*Data excerpts:*

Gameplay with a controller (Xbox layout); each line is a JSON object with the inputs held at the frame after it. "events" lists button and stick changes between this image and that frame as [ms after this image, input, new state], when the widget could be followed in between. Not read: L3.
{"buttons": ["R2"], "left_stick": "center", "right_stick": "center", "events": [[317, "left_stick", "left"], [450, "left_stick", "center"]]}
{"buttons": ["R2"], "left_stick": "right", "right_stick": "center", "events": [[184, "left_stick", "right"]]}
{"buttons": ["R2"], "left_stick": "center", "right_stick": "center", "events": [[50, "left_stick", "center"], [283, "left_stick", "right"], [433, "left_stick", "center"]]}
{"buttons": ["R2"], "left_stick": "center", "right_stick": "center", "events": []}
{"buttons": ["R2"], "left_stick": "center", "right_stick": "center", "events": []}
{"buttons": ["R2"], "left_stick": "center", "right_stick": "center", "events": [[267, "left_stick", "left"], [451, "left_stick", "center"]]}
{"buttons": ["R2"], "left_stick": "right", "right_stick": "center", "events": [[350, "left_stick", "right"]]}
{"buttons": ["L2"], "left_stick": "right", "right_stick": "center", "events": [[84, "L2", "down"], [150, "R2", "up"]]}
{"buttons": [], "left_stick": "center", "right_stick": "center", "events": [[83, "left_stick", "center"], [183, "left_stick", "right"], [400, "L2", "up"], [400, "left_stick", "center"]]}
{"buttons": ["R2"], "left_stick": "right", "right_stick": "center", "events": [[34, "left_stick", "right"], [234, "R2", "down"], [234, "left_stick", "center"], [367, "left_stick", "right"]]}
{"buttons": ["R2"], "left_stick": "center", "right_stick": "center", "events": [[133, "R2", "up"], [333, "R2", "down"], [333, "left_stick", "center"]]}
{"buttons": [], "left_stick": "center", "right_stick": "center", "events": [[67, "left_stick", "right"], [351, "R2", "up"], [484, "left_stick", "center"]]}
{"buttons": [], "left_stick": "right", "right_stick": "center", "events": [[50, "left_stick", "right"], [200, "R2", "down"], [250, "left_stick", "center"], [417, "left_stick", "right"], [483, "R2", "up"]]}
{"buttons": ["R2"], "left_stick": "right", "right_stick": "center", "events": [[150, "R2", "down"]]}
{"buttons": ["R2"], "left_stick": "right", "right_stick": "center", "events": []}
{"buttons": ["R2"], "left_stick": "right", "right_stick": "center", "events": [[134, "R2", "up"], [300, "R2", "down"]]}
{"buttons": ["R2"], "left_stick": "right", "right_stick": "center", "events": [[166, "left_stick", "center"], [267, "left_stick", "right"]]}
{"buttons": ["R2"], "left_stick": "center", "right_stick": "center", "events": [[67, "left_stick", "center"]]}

*Directions:*
All records above must be printed again, exactly.

*Solution below:*
Gameplay with a controller (Xbox layout); each line is a JSON object with the inputs held at the frame after it. "events" lists button and stick changes between this image and that frame as [ms after this image, input, new state], when the widget could be followed in between. Not read: L3.
{"buttons": ["R2"], "left_stick": "center", "right_stick": "center", "events": [[317, "left_stick", "left"], [450, "left_stick", "center"]]}
{"buttons": ["R2"], "left_stick": "right", "right_stick": "center", "events": [[184, "left_stick", "right"]]}
{"buttons": ["R2"], "left_stick": "center", "right_stick": "center", "events": [[50, "left_stick", "center"], [283, "left_stick", "right"], [433, "left_stick", "center"]]}
{"buttons": ["R2"], "left_stick": "center", "right_stick": "center", "events": []}
{"buttons": ["R2"], "left_stick": "center", "right_stick": "center", "events": []}
{"buttons": ["R2"], "left_stick": "center", "right_stick": "center", "events": [[267, "left_stick", "left"], [451, "left_stick", "center"]]}
{"buttons": ["R2"], "left_stick": "right", "right_stick": "center", "events": [[350, "left_stick", "right"]]}
{"buttons": ["L2"], "left_stick": "right", "right_stick": "center", "events": [[84, "L2", "down"], [150, "R2", "up"]]}
{"buttons": [], "left_stick": "center", "right_stick": "center", "events": [[83, "left_stick", "center"], [183, "left_stick", "right"], [400, "L2", "up"], [400, "left_stick", "center"]]}
{"buttons": ["R2"], "left_stick": "right", "right_stick": "center", "events": [[34, "left_stick", "right"], [234, "R2", "down"], [234, "left_stick", "center"], [367, "left_stick", "right"]]}
{"buttons": ["R2"], "left_stick": "center", "right_stick": "center", "events": [[133, "R2", "up"], [333, "R2", "down"], [333, "left_stick", "center"]]}
{"buttons": [], "left_stick": "center", "right_stick": "center", "events": [[67, "left_stick", "right"], [351, "R2", "up"], [484, "left_stick", "center"]]}
{"buttons": [], "left_stick": "right", "right_stick": "center", "events": [[50, "left_stick", "right"], [200, "R2", "down"], [250, "left_stick", "center"], [417, "left_stick", "right"], [483, "R2", "up"]]}
{"buttons": ["R2"], "left_stick": "right", "right_stick": "center", "events": [[150, "R2", "down"]]}
{"buttons": ["R2"], "left_stick": "right", "right_stick": "center", "events": []}
{"buttons": ["R2"], "left_stick": "right", "right_stick": "center", "events": [[134, "R2", "up"], [300, "R2", "down"]]}
{"buttons": ["R2"], "left_stick": "right", "right_stick": "center", "events": [[166, "left_stick", "center"], [267, "left_stick", "right"]]}
{"buttons": ["R2"], "left_stick": "center", "right_stick": "center", "events": [[67, "left_stick", "center"]]}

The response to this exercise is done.